35. Faster $S_N2$ Reaction

1. $C_6H_{11}CH_2Cl$ (Cyclohexylmethyl chloride): It is a $1^\circ$ halide, while the other is a

$2^\circ$ halide. $S_N2$ prefers $1^\circ$ due to less steric hindrance.

2. $CH_3CH_2CH_2CH_2I$: $I^-$ is a better leaving group than $Cl^-$.

36. Reactivity Prediction

• (a) $S_N1$: $3^\circ > 2^\circ > 1^\circ$ | $S_N2$: $1^\circ > 2^\circ > 3^\circ$.

• (b) $S_N1$: Reactivity increases with the number of phenyl groups because the resulting
carbocations are stabilized by more resonance.

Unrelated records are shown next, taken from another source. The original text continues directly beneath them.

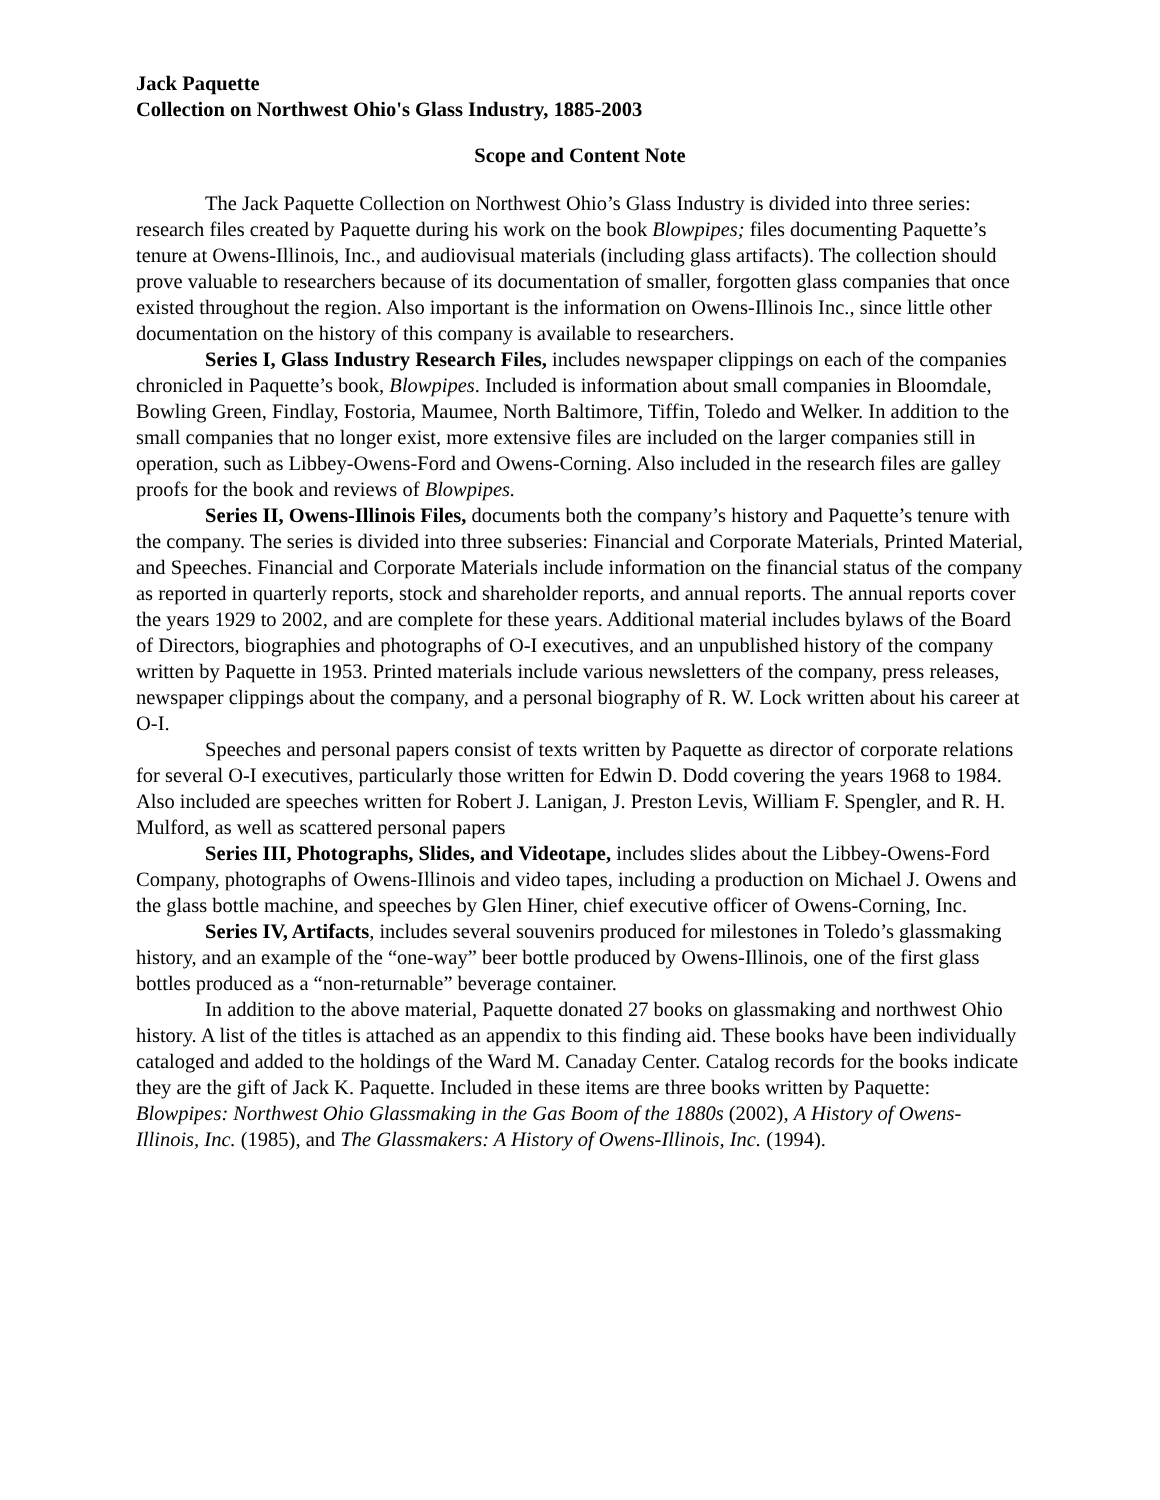Jack Paquette
Collection on Northwest Ohio's Glass Industry, 1885-2003
Scope and Content Note
The Jack Paquette Collection on Northwest Ohio’s Glass Industry is divided into three series: research files created by Paquette during his work on the book Blowpipes; files documenting Paquette’s tenure at Owens-Illinois, Inc., and audiovisual materials (including glass artifacts). The collection should prove valuable to researchers because of its documentation of smaller, forgotten glass companies that once existed throughout the region. Also important is the information on Owens-Illinois Inc., since little other documentation on the history of this company is available to researchers.
Series I, Glass Industry Research Files, includes newspaper clippings on each of the companies chronicled in Paquette’s book, Blowpipes. Included is information about small companies in Bloomdale, Bowling Green, Findlay, Fostoria, Maumee, North Baltimore, Tiffin, Toledo and Welker. In addition to the small companies that no longer exist, more extensive files are included on the larger companies still in operation, such as Libbey-Owens-Ford and Owens-Corning. Also included in the research files are galley proofs for the book and reviews of Blowpipes.
Series II, Owens-Illinois Files, documents both the company’s history and Paquette’s tenure with the company. The series is divided into three subseries: Financial and Corporate Materials, Printed Material, and Speeches. Financial and Corporate Materials include information on the financial status of the company as reported in quarterly reports, stock and shareholder reports, and annual reports. The annual reports cover the years 1929 to 2002, and are complete for these years. Additional material includes bylaws of the Board of Directors, biographies and photographs of O-I executives, and an unpublished history of the company written by Paquette in 1953. Printed materials include various newsletters of the company, press releases, newspaper clippings about the company, and a personal biography of R. W. Lock written about his career at O-I.
Speeches and personal papers consist of texts written by Paquette as director of corporate relations for several O-I executives, particularly those written for Edwin D. Dodd covering the years 1968 to 1984. Also included are speeches written for Robert J. Lanigan, J. Preston Levis, William F. Spengler, and R. H. Mulford, as well as scattered personal papers
Series III, Photographs, Slides, and Videotape, includes slides about the Libbey-Owens-Ford Company, photographs of Owens-Illinois and video tapes, including a production on Michael J. Owens and the glass bottle machine, and speeches by Glen Hiner, chief executive officer of Owens-Corning, Inc.
Series IV, Artifacts, includes several souvenirs produced for milestones in Toledo’s glassmaking history, and an example of the “one-way” beer bottle produced by Owens-Illinois, one of the first glass bottles produced as a “non-returnable” beverage container.
In addition to the above material, Paquette donated 27 books on glassmaking and northwest Ohio history. A list of the titles is attached as an appendix to this finding aid. These books have been individually cataloged and added to the holdings of the Ward M. Canaday Center. Catalog records for the books indicate they are the gift of Jack K. Paquette. Included in these items are three books written by Paquette: Blowpipes: Northwest Ohio Glassmaking in the Gas Boom of the 1880s (2002), A History of Owens-Illinois, Inc. (1985), and The Glassmakers: A History of Owens-Illinois, Inc. (1994).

37. $S_N2$ Arrangement (Increasing Order)

1. 2-Bromo-2-methylbutane ($3^\circ$) < 2-Bromopentane ($2^\circ$) < 1-Bromopentane

($1^\circ$).

2. 2-Bromo-2-methylbutane ($3^\circ$) < 2-Bromo-3-methylbutane ($2^\circ$) < 1-Bromo-3-

methylbutane ($1^\circ$).

3. 1-Bromo-2,2-dimethylpropane < 1-Bromo-2-methylbutane < 1-Bromo-3-methylbutane < 1-

Bromobutane.

(Note: For $1^\circ$ halides, reactivity decreases as branching near the chiral center increases).